The Norths wouldn't fit into any "centre party" and P North would be a horrendous embarrassment even in a loose umbrella alliance

  • even if he stopped making racist & disablist remarks, we've seen how past social media posts ere always dredged up.
BigChocFrenzy · 07/04/2018 23:27

Austerity played a big role in getting those hit by it to vote in desperation for a change
also to vote against Cameron & Osbourne who brought in austerity and planned more of the same.

Winding back the clock in that respect is indeed necessary
and is not whingeing
but P North doesn't want to reverse cuts that affect the poor because he is hard right

It is a great pity that Cameron became PM and Milliband didn't

RedToothBrush · 07/04/2018 23:36

Another fire at trump tower.

OP posts:
BigChocFrenzy · 08/04/2018 00:25

www.theguardian.com/society/2018/apr/07/universal-credit-backlash-millions-lose-out

Ministers will face a backlash against reform to the benefits system when millions of claimants moving on to universal credit realise their income will be cut,
the government’s most senior welfare adviser has warned.

< with all the reports of hardship on UC, would many potential claimants still be unaware of this though ? >

missmoon · 08/04/2018 06:56

The new party hasn’t announced any names, members, policies, or anything really except to say they have some funding and will try to fill the centre ground.

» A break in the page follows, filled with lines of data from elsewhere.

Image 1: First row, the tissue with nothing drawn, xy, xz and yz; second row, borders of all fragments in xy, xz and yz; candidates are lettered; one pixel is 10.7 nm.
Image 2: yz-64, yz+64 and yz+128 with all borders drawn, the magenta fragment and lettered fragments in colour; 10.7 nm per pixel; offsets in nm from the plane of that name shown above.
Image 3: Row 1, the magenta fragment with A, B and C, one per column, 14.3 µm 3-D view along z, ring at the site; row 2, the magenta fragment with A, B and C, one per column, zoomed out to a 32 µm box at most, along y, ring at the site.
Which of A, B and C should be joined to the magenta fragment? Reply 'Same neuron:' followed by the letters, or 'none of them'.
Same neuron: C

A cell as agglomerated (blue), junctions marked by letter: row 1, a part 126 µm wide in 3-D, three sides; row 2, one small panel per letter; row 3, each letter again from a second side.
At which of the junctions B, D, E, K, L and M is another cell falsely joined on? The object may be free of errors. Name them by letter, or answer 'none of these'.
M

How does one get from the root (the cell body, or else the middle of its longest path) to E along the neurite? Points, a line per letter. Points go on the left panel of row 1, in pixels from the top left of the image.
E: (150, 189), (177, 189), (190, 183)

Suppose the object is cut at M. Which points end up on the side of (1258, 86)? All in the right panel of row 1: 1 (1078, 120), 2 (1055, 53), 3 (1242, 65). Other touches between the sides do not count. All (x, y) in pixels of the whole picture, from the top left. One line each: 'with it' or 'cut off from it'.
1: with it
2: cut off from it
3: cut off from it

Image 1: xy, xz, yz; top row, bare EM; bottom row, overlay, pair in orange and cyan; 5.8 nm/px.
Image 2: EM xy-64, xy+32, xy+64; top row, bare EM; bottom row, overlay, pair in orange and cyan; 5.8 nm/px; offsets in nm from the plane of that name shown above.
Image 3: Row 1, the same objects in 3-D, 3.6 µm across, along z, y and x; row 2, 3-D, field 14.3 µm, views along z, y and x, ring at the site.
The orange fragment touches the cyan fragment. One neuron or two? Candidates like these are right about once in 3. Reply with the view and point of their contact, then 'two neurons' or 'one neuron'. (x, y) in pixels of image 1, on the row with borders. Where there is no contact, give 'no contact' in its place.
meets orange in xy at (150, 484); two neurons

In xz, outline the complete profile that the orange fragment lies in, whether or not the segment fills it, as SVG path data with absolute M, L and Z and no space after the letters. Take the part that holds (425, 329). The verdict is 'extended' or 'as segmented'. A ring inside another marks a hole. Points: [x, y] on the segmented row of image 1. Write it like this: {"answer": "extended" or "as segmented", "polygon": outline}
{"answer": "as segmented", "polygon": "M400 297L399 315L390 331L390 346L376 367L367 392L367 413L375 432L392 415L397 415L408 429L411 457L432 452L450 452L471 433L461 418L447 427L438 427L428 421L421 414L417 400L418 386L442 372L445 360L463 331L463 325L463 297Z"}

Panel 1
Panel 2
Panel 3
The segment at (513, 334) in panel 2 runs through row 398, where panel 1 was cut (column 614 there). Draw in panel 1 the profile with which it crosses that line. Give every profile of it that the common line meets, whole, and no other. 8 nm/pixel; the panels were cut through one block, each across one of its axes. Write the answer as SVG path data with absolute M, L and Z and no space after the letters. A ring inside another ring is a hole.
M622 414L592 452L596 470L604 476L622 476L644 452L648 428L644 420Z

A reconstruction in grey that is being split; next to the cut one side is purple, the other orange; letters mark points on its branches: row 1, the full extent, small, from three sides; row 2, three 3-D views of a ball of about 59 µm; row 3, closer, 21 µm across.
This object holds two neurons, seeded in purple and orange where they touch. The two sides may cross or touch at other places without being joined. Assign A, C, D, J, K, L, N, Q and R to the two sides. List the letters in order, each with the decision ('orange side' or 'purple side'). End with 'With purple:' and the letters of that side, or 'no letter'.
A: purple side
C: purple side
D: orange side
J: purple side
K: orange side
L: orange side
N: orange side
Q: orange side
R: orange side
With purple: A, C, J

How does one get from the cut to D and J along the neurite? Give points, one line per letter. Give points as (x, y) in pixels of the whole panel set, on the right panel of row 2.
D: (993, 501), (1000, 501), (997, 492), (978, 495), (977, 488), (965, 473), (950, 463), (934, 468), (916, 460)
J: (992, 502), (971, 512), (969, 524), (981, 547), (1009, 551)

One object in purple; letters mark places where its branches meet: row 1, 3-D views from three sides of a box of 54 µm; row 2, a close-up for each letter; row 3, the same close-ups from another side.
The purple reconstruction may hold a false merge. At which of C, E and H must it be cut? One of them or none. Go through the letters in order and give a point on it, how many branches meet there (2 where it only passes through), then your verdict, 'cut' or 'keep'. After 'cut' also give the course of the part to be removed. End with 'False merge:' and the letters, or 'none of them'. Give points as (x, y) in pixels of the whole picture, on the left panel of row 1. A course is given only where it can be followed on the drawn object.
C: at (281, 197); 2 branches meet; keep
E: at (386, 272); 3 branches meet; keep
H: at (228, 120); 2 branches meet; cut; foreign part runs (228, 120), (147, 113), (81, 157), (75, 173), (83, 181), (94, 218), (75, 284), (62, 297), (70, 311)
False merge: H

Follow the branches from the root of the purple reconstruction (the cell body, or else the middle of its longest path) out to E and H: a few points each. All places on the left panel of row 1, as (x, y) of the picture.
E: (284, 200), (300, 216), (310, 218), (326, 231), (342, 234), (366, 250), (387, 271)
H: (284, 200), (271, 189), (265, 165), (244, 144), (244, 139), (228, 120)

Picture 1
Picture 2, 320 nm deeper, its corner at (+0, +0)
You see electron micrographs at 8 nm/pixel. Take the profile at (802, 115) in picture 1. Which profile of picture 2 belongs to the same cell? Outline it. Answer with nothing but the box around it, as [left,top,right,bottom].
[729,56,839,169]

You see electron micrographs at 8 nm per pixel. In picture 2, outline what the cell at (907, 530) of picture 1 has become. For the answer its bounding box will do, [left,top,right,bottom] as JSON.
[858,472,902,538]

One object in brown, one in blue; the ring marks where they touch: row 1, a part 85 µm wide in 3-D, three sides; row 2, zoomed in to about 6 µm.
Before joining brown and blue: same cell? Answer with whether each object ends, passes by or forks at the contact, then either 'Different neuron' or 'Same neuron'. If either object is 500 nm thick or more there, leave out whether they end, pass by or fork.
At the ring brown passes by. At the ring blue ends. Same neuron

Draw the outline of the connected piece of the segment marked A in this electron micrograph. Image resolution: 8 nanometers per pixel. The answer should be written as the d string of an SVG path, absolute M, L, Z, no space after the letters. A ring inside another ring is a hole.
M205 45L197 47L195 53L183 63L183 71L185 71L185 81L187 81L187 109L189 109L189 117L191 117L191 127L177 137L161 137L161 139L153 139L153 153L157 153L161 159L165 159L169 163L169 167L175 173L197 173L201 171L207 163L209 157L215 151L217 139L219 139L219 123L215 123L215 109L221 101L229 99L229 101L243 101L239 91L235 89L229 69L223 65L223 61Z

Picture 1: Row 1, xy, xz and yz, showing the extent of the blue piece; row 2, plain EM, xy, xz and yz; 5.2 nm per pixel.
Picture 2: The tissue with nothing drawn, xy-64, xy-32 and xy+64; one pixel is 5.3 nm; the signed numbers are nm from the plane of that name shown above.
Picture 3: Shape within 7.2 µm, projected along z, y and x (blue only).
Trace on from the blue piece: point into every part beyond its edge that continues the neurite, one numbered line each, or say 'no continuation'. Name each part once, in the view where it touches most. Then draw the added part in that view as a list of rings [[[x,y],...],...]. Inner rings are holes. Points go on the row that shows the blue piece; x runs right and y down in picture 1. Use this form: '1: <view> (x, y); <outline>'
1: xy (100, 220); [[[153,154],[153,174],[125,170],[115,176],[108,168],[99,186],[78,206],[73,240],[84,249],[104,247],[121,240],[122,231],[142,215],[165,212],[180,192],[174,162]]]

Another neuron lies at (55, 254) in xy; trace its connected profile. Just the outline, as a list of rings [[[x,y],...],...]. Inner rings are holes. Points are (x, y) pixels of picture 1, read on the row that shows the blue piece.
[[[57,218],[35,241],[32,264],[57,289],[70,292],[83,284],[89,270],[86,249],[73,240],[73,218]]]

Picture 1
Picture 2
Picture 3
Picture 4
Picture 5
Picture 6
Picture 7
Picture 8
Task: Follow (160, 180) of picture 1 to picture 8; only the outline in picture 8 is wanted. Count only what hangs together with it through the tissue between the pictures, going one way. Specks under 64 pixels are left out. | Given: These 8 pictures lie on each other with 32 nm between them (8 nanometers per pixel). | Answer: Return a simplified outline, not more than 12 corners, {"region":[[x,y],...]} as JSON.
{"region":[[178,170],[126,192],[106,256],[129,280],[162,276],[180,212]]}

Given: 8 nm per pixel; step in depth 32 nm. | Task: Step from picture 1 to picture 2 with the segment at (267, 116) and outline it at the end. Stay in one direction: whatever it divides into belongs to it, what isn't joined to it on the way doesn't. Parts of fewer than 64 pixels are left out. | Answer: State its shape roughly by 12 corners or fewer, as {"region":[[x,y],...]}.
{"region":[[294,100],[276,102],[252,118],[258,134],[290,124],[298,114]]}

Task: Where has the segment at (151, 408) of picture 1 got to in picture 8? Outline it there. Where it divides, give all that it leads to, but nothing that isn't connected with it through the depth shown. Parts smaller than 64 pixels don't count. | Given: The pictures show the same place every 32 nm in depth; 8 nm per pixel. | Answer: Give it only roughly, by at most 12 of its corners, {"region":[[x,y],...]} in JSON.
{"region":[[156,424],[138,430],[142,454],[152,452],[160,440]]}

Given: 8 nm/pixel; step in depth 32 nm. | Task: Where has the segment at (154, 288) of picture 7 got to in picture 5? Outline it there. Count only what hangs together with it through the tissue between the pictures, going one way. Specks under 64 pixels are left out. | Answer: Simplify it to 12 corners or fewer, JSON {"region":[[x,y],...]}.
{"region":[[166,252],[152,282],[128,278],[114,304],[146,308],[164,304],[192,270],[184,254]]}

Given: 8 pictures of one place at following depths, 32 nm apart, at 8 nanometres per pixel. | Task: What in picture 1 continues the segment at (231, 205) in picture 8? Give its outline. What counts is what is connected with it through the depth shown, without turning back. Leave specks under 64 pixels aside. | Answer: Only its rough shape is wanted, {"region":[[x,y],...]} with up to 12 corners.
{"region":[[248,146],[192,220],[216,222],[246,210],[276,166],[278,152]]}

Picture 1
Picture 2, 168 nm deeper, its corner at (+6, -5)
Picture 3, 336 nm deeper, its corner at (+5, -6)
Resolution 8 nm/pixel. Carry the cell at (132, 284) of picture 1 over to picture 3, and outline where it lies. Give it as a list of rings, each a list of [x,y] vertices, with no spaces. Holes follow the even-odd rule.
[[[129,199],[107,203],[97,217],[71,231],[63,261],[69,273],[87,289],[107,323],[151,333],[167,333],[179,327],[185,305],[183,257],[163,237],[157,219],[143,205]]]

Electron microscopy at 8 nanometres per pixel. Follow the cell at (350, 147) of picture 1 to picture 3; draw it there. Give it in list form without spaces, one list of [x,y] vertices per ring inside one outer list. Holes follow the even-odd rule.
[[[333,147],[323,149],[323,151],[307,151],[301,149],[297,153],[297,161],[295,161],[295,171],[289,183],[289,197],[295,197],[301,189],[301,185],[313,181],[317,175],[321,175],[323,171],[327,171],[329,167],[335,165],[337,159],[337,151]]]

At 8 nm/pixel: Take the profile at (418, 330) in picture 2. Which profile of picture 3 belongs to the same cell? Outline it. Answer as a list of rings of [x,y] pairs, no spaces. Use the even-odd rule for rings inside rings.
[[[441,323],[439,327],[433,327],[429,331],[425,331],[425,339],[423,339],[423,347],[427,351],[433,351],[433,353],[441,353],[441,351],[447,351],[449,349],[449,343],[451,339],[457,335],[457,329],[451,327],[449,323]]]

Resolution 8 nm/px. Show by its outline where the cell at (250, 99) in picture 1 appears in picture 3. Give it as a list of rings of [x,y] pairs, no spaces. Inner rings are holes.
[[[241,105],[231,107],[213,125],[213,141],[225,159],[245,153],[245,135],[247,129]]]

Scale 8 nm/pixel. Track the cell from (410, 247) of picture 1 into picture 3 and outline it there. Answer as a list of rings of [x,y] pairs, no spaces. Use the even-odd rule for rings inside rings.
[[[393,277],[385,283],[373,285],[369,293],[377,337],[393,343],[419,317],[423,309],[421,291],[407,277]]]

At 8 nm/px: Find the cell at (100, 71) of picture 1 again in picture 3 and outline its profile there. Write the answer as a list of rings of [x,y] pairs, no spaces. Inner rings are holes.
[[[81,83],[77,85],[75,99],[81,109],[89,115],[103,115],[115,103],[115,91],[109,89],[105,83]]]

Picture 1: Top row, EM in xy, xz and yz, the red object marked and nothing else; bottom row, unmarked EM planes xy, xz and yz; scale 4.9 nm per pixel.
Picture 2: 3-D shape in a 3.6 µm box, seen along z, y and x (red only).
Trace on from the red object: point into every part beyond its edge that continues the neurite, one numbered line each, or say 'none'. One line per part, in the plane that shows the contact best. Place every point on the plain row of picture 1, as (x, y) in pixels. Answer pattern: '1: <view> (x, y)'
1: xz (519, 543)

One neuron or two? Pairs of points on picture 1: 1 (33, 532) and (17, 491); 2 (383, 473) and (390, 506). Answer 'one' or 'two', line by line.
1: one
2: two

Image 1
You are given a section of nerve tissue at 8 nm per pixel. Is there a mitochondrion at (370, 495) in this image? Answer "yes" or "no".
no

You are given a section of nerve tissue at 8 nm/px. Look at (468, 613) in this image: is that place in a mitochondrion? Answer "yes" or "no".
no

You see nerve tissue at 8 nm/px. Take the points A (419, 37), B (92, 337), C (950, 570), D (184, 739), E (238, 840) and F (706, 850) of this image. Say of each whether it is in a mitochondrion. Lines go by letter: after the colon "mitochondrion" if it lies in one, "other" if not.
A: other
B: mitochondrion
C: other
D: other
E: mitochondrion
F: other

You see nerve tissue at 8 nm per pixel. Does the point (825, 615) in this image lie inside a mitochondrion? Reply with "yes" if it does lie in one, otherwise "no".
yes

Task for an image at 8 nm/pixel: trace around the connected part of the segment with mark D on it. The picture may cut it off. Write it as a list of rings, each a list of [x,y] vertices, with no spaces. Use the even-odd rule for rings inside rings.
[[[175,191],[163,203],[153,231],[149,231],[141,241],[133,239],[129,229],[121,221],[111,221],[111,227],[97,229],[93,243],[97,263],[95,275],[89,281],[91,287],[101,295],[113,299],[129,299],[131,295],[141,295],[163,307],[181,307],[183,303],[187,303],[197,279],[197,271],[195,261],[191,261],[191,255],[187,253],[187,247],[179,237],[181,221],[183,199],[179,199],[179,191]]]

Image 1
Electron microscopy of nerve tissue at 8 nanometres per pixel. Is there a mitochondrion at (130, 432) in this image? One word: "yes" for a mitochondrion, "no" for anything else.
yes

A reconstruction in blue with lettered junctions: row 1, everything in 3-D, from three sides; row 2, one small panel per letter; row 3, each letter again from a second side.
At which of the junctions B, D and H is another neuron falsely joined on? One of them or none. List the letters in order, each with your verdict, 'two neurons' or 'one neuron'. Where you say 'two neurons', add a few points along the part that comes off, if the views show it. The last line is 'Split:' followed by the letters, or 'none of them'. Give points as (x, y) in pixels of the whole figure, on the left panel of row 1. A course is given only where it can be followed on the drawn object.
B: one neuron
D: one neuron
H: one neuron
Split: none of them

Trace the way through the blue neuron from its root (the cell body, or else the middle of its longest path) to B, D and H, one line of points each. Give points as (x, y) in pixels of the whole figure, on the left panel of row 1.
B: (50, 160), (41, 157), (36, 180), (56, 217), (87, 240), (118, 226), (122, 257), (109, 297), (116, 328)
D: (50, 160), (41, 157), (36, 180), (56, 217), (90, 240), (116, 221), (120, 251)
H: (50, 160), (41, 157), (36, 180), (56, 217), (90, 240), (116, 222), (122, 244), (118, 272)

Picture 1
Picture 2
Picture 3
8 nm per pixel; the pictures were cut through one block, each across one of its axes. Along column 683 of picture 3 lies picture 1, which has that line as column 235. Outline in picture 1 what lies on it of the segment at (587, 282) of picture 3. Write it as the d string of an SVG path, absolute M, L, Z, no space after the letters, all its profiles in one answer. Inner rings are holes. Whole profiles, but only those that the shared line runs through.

And yet they gave been attacked in the strongest possible terms by all sides. See for instance Owen Jones’s tweet last night (“another party funded by and representing the super rich”), which is in itself very interesting. Both Labour and the Tories are scared of a centrist alternative to the LDs. They have successfully positioned their parties at the extremes while assuming that their centrist voters will stick with them for fear of the alternative.

mathanxiety · 08/04/2018 07:35

In the Eighties, a racially-minded historian defined New York as "a heavy infusion of middle European and Jewish culture grafted on the old Dutch root". One might add Puerto Rico, Italy, Haiti, the southeastern Chinese province of Fujian and the Mexican state of Puebla to that list.

A good article by Hari Kunzru (Esquire link) - but New York is actually an Irish city.

mathanxiety · 08/04/2018 07:39

This reply has been deleted

Message withdrawn at poster's request.

mathanxiety · 08/04/2018 07:45

I think the appalling manner North makes the point, highlights the underlying problem even more.

Yes, and it's a problem made worse by his language. Othering and mocking destroy the centre.

Best to make do with the parties already there, and to fight within them for the centre, for sanity and for compromise.

Peregrina · 08/04/2018 08:06

We have to ask ourselves how did Farage and UKIP manage to cause such a tsunami that both the Tories and to a lesser extent Labour were scared witless by him; enough to get the Referendum and get the country into the mess it's in now? This despite not being able to get elected to Parliament himself and the only MPs were a couple crossing the floor. Whatever it was, this is what a new party would have to do.

Personally, I prefer the wartime solution of a genuine coalition - which would take the best any brains from all the parties.

Peregrina · 08/04/2018 08:07

BTW I think the last could happen almost by accident, in that no one party gets a sufficient majority in a GE and has to start stitching up deals with two or three others.